Abstract:
The markets for data and AI models are rapidly emerging and increasingly significant in the realm and the practices of data science and artificial intelligence. These markets are being studied from diverse perspectives, such as e-commerce, economics, machine learning, and data management. This talk aims to provide a brief interdisciplinary introduction to data and AI model markets. Instead of concentrating only on the economics aspect, we take a novel perspective and examine data and AI model markets as grand opportunities to address the long-standing problem of data and model sharing, discovery, and integration. We will motivate the importance of data and model markets using practical examples, present the current industry landscape of such markets, explore the modules and options of such markets from multiple dimensions, including assets in the markets (e.g., data versus models), platforms, and participants. Furthermore, we will summarize the latest advancements and examine the future directions of data and AI model markets as mechanisms for enabling and facilitating sharing, discovery, and integration.
Biography:
Dr.
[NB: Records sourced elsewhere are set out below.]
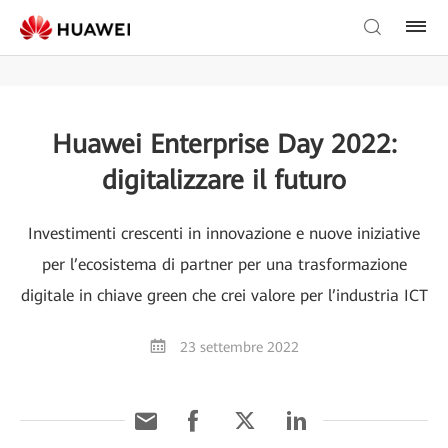
Huawei Enterprise Day 2022:
digitalizzare il futuro
Investimenti crescenti in innovazione e nuove iniziative
per l’ecosistema di partner per una trasformazione
digitale in chiave green che crei valore per l’industria ICT
23 settembre 2022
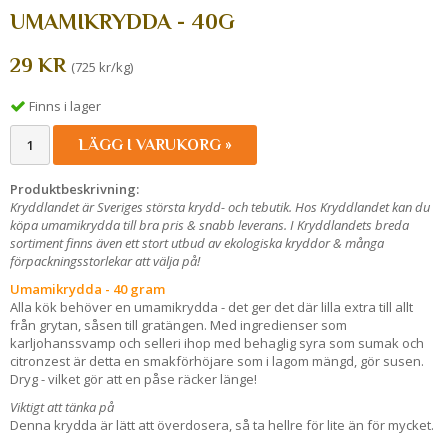
UMAMIKRYDDA - 40G
29 KR
(725 kr/kg)
Finns i lager
LÄGG I VARUKORG »
Produktbeskrivning:
Kryddlandet är Sveriges största krydd- och tebutik. Hos Kryddlandet kan du
köpa umamikrydda
till bra pris & snabb leverans. I Kryddlandets breda
sortiment finns även ett stort utbud av ekologiska kryddor & många
förpackningsstorlekar att välja på!
Umamikrydda - 40 gram
Alla kök behöver en umamikrydda - det ger det där lilla extra till allt
från grytan, såsen till gratängen. Med ingredienser som
karljohanssvamp och selleri ihop med behaglig syra som sumak och
citronzest är detta en smakförhöjare som i lagom mängd, gör susen.
Dryg - vilket gör att en påse räcker länge!
Viktigt att tänka på
Denna krydda är lätt att överdosera, så ta hellre för lite än för mycket.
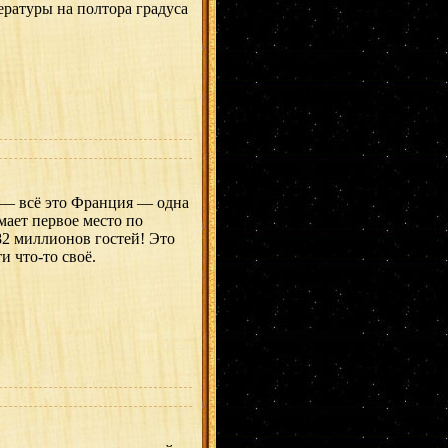
ературы на полтора градуса
 — всё это Франция — одна
мает первое место по
82 миллионов гостей! Это
и что-то своё.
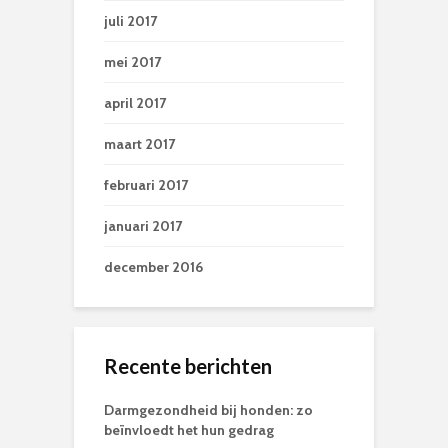
juli 2017
mei 2017
april 2017
maart 2017
februari 2017
januari 2017
december 2016
Recente berichten
Darmgezondheid bij honden: zo
beïnvloedt het hun gedrag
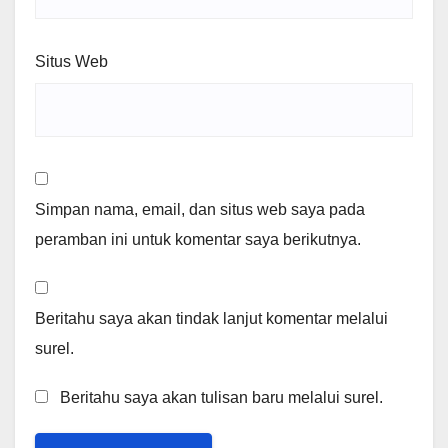
Situs Web
Simpan nama, email, dan situs web saya pada
peramban ini untuk komentar saya berikutnya.
Beritahu saya akan tindak lanjut komentar melalui
surel.
Beritahu saya akan tulisan baru melalui surel.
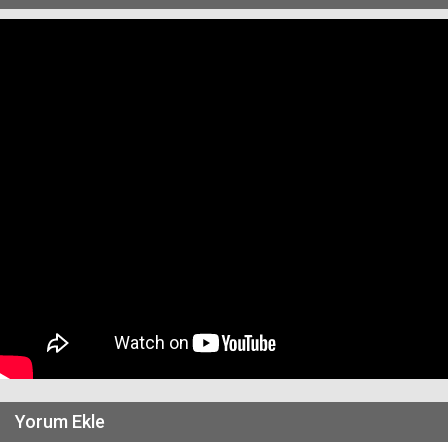
Yorum Ekle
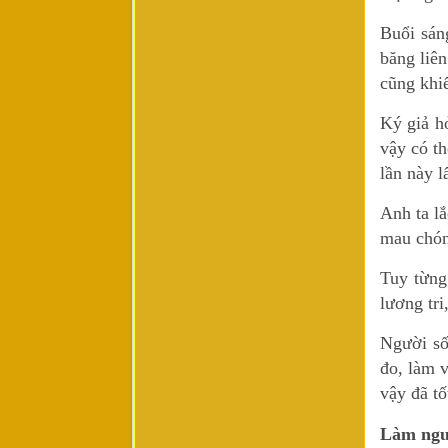
Buổi sán
băng liên
cũng khiế
Ký giả h
vậy có t
lần này l
Anh ta l
mau chón
Tuy từng
lương tri
Người số
đo, làm 
vậy đã tốt
Làm ngư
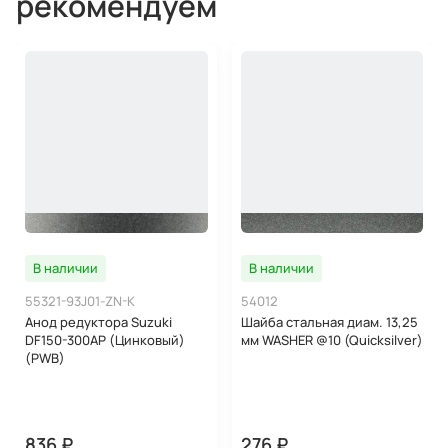
рекомендуем
В наличии
В наличии
55321-93J01-ZN-K
54012
Анод редуктора Suzuki
Шайба стальная диам. 13,25
DF150-300AP (Цинковый)
мм WASHER @10 (Quicksilver)
(PWB)
836 ₽
276 ₽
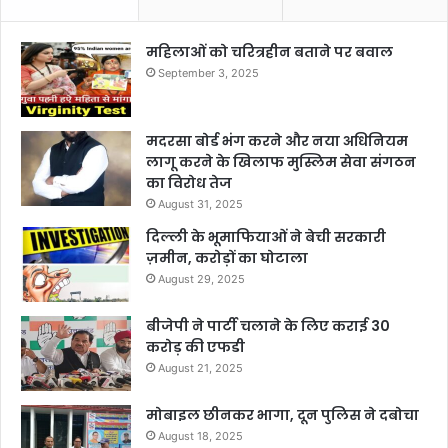
महिलाओं को चरित्रहीन बताने पर बवाल
September 3, 2025
मदरसा बोर्ड भंग करने और नया अधिनियम
लागू करने के खिलाफ मुस्लिम सेवा संगठन
का विरोध तेज
August 31, 2025
दिल्ली के भूमाफियाओं ने बेची सरकारी
ज़मीन, करोड़ों का घोटाला
August 29, 2025
बीजेपी ने पार्टी चलाने के लिए कराई 30
करोड़ की एफडी
August 21, 2025
मोबाइल छीनकर भागा, दून पुलिस ने दबोचा
August 18, 2025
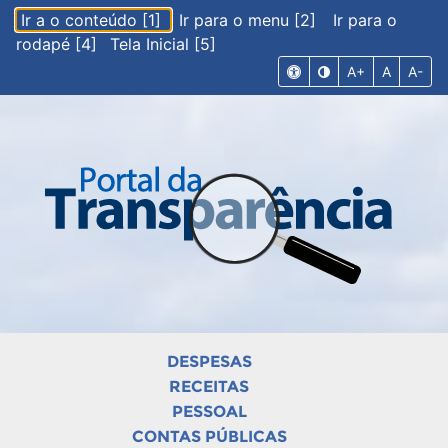
Ir a o conteúdo [1]
Ir para o menu [2]
Ir para o
rodapé [4]
Tela Inicial [5]
A+
A
A-
DESPESAS
RECEITAS
PESSOAL
CONTAS PÚBLICAS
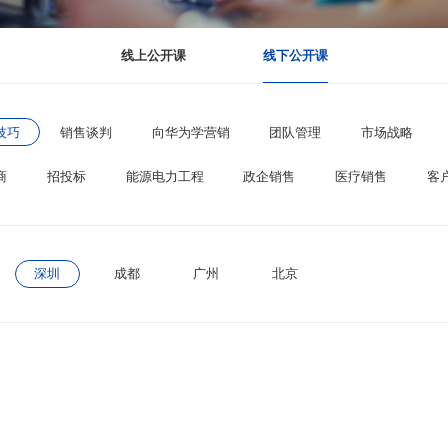
线上公开课
线下公开课
技巧
销售谈判
向华为学营销
团队管理
市场战略
商
招投标
能源电力工程
政企销售
医疗销售
客
深圳
成都
广州
北京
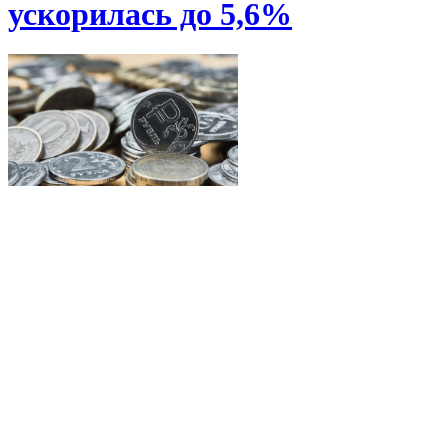
ускорилась до 5,6%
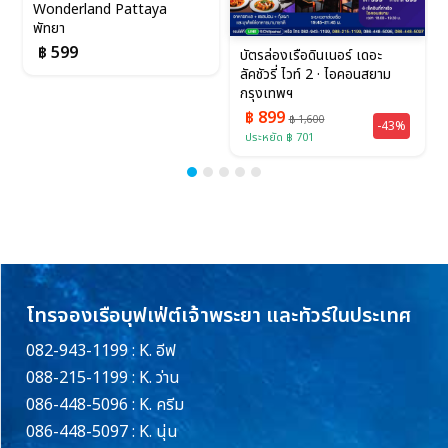
บัตรล่องเรือดินเนอร์ เดอะ
บัตรล่องเรือดินเนอร์ ไวท์ ออร์
ลัคชัวรี่ ไวท์ 2 · ไอคอนสยาม
คิด ริเวอร์ ครูซ 1 (รอบ 19.00
กรุงเทพฯ
น.) ·...
฿ 899
฿ 899
฿ 1,600
฿ 2,500
-43%
-64%
ประหยัด ฿ 701
ประหยัด ฿ 1,601
โทรจองเรือบุฟเฟ่ต์เจ้าพระยา และทัวร์ในประเทศ
082-943-1199 : K. อีฟ
088-215-1199 : K. ว่าน
086-448-5096 : K. ครีม
086-448-5097 : K. นุ่น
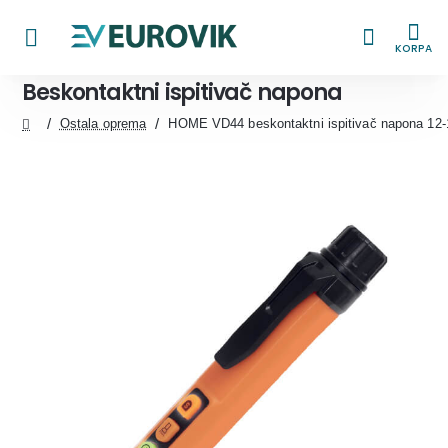
KORPA
Beskontaktni ispitivač napona
Ostala oprema
HOME VD44 beskontaktni ispitivač napona 12
home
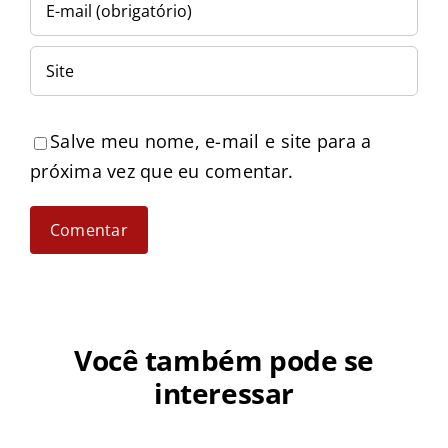
Salve meu nome, e-mail e site para a
próxima vez que eu comentar.
Você também pode se
interessar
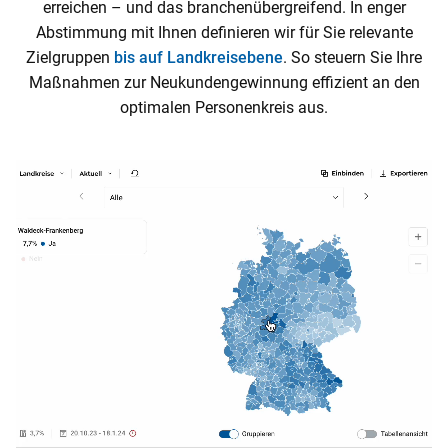
erreichen – und das branchenübergreifend. In enger
Abstimmung mit Ihnen definieren wir für Sie relevante
Zielgruppen
bis auf Landkreisebene
. So steuern Sie Ihre
Maßnahmen zur Neukundengewinnung effizient an den
optimalen Personenkreis aus.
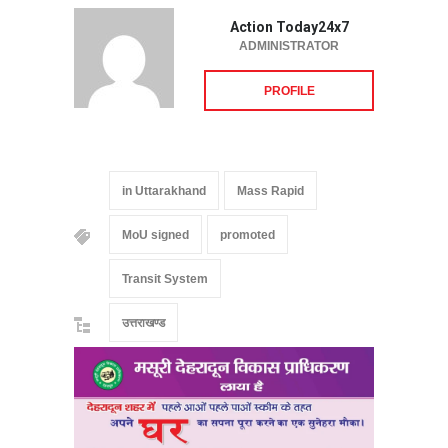
Action Today24x7
ADMINISTRATOR
PROFILE
in Uttarakhand
Mass Rapid
MoU signed
promoted
Transit System
उत्तराखण्ड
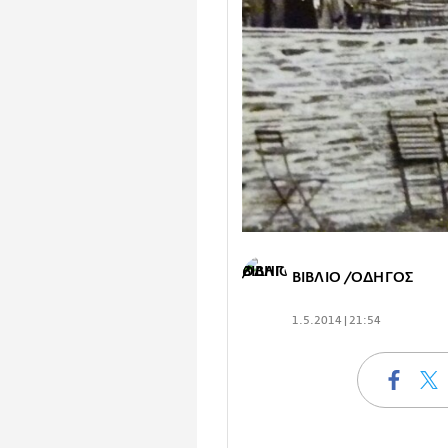
ΒΙΒΛΙΟ /ΟΔΗΓΟΣ
1.5.2014 | 21:54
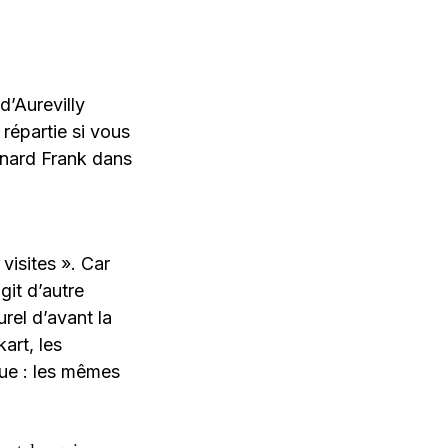
d’Aurevilly
 répartie si vous
rnard Frank dans
 visites ». Car
git d’autre
rel d’avant la
art, les
que : les mêmes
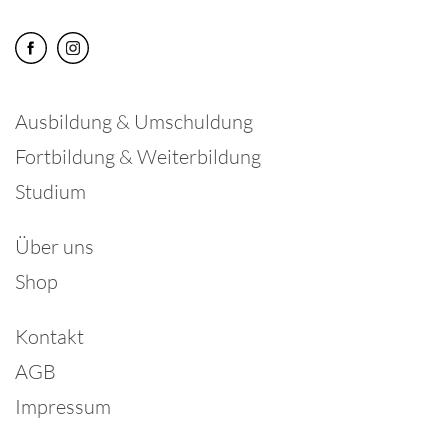
Ausbildung & Umschuldung
Fortbildung & Weiterbildung
Studium
Über uns
Shop
Kontakt
AGB
Impressum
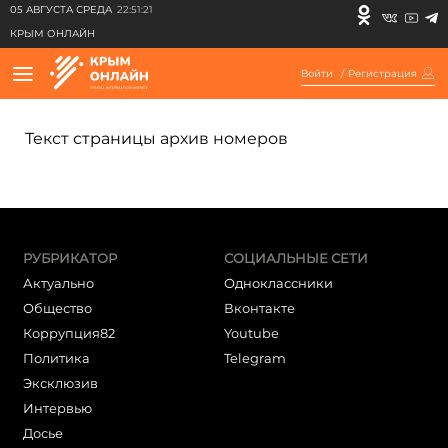
05 АВГУСТА СРЕДА
22:51:21
КРЫМ ОНЛАЙН
Войти
/
Регистрация
Текст страницы архив номеров
РУБРИКАТОР
СОЦИАЛЬНЫЕ СЕТИ
Актуально
Одноклассники
Общество
Вконтакте
Коррупция82
Youtube
Политика
Telegram
Эксклюзив
Интервью
Досье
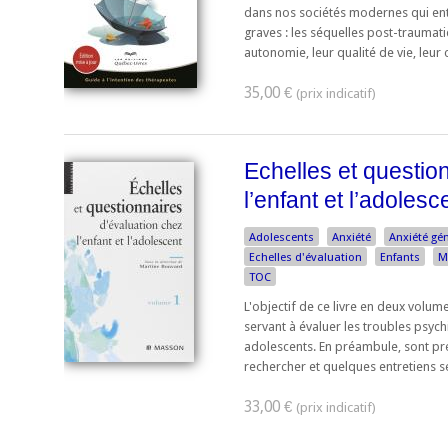
dans nos sociétés modernes qui en
graves : les séquelles post-traumati
autonomie, leur qualité de vie, leur c
35,00 €
Echelles et questio
l’enfant et l’adoles
Adolescents
Anxiété
Anxiété gé
Echelles d'évaluation
Enfants
M
TOC
L'objectif de ce livre en deux volum
servant à évaluer les troubles psych
adolescents. En préambule, sont pr
rechercher et quelques entretiens se
33,00 €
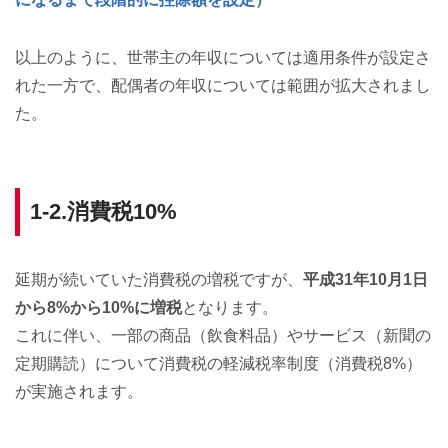
以上のように、世帯主の年収については適用条件が設定さ
れた一方で、配偶者の年収については範囲が拡大されまし
た。
1-2.消費税10%
延期が続いていた消費税の増税ですが、
平成31年10月1日
から8%から10%に増税
となります。
これに伴い、一部の商品（飲食料品）やサービス（新聞の
定期購読）について消費税の軽減税率制度（消費税8%）
が実施されます。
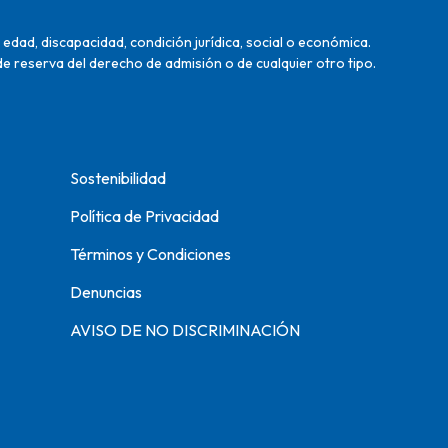
edad, discapacidad, condición jurídica, social o económica.
de reserva del derecho de admisión o de cualquier otro tipo.
Sostenibilidad
Política de Privacidad
Términos y Condiciones
Denuncias
AVISO DE NO DISCRIMINACIÓN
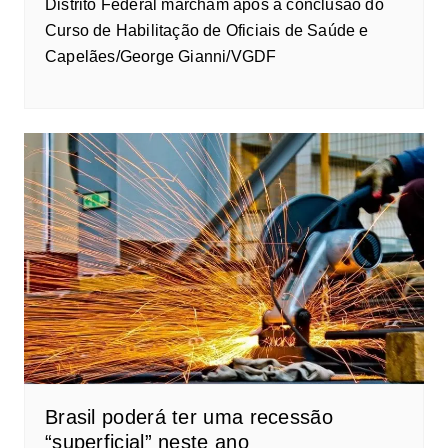
Distrito Federal marcham após a conclusão do
Curso de Habilitação de Oficiais de Saúde e
Capelães/George Gianni/VGDF
Brasil poderá ter uma recessão
“superficial” neste ano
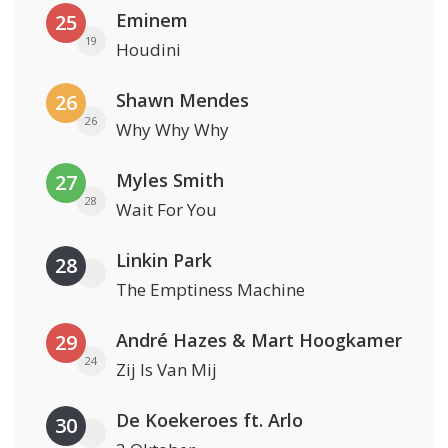
Eminem
25
19
Houdini
Shawn Mendes
26
26
Why Why Why
Myles Smith
27
28
Wait For You
Linkin Park
28
The Emptiness Machine
André Hazes & Mart Hoogkamer
29
24
Zij Is Van Mij
De Koekeroes ft. Arlo
30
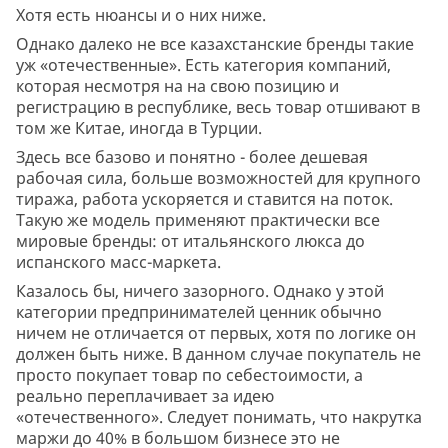
Хотя есть нюансы и о них ниже.
Однако далеко не все казахстанские бренды такие
уж «отечественные». Есть категория компаний,
которая несмотря на на свою позицию и
регистрацию в республике, весь товар отшивают в
том же Китае, иногда в Турции.
Здесь все базово и понятно - более дешевая
рабочая сила, больше возможностей для крупного
тиража, работа ускоряется и ставится на поток.
Такую же модель применяют практически все
мировые бренды: от итальянского люкса до
испанского масс-маркета.
Казалось бы, ничего зазорного. Однако у этой
категории предпринимателей ценник обычно
ничем не отличается от первых, хотя по логике он
должен быть ниже. В данном случае покупатель не
просто покупает товар по себестоимости, а
реально переплачивает за идею
«отечественного». Следует понимать, что накрутка
маржи до 40% в большом бизнесе это не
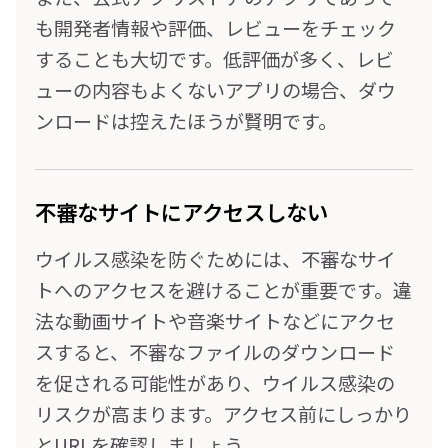
も開発者情報や評価、レビューをチェック
することも大切です。低評価が多く、レビ
ューの内容もよくないアプリの場合、ダウ
ンロードは控えたほうが賢明です。
不審なサイトにアクセスしない
ウイルス感染を防ぐためには、不審なサイ
トへのアクセスを避けることが重要です。違
法な動画サイトや音楽サイトなどにアクセ
スすると、不審なファイルのダウンロード
を促される可能性があり、ウイルス感染の
リスクが高まります。アクセス前にしっかり
とURLを確認しましょう。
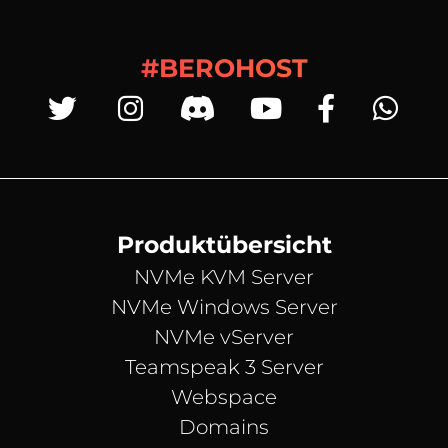
#BEROHOST
Produktübersicht
NVMe KVM Server
NVMe Windows Server
NVMe vServer
Teamspeak 3 Server
Webspace
Domains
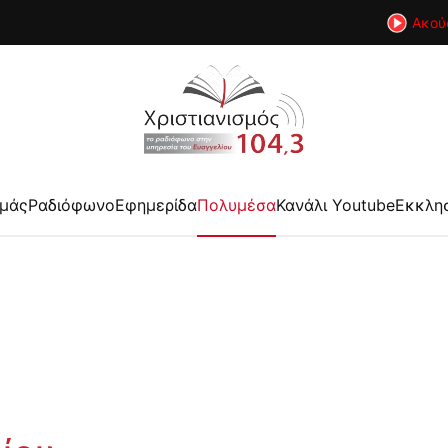
Ακού
εμάς
Ραδιόφωνο
Εφημερίδα
Πολυμέσα
Κανάλι Youtube
Εκκλη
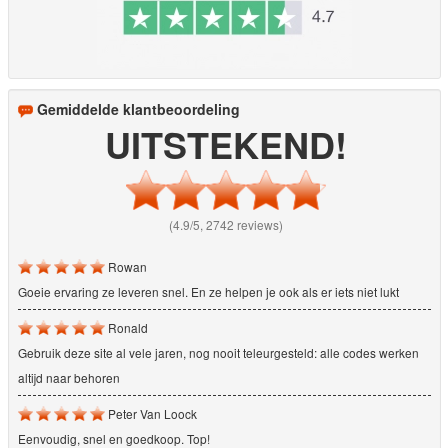
Gemiddelde klantbeoordeling
UITSTEKEND!
(4.9/5, 2742 reviews)
Rowan
Goeie ervaring ze leveren snel. En ze helpen je ook als er iets niet lukt
Ronald
Gebruik deze site al vele jaren, nog nooit teleurgesteld: alle codes werken
altijd naar behoren
Peter Van Loock
Eenvoudig, snel en goedkoop. Top!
Jian Pei is the Arthur S. Pearse Distinguished Professor at Duke University. His research focuses on data science, big data, data mining, and database systems. His expertise is on developing effective and efficient data analysis techniques for novel data intensive applications. He is recognized as a Fellow of the Royal Society of Canada (RSC), the Canadian Academy of Engineering, ACM, and IEEE. He is a productive and influential author. Since 2000, he has published one textbook, two monographs and over 300 research papers in refereed journals and conferences, which have been cited over 128,000 times. His research has generated remarkable impact substantially beyond academia. His algorithms have been adopted by industry in production and popular open source software suites. He is responsible for several commercial systems of unprecedentedly large scale. Jian Pei received many prestigious awards, including the 2017 ACM SIGKDD Innovation Award and the 2015 ACM SIGKDD Service Award.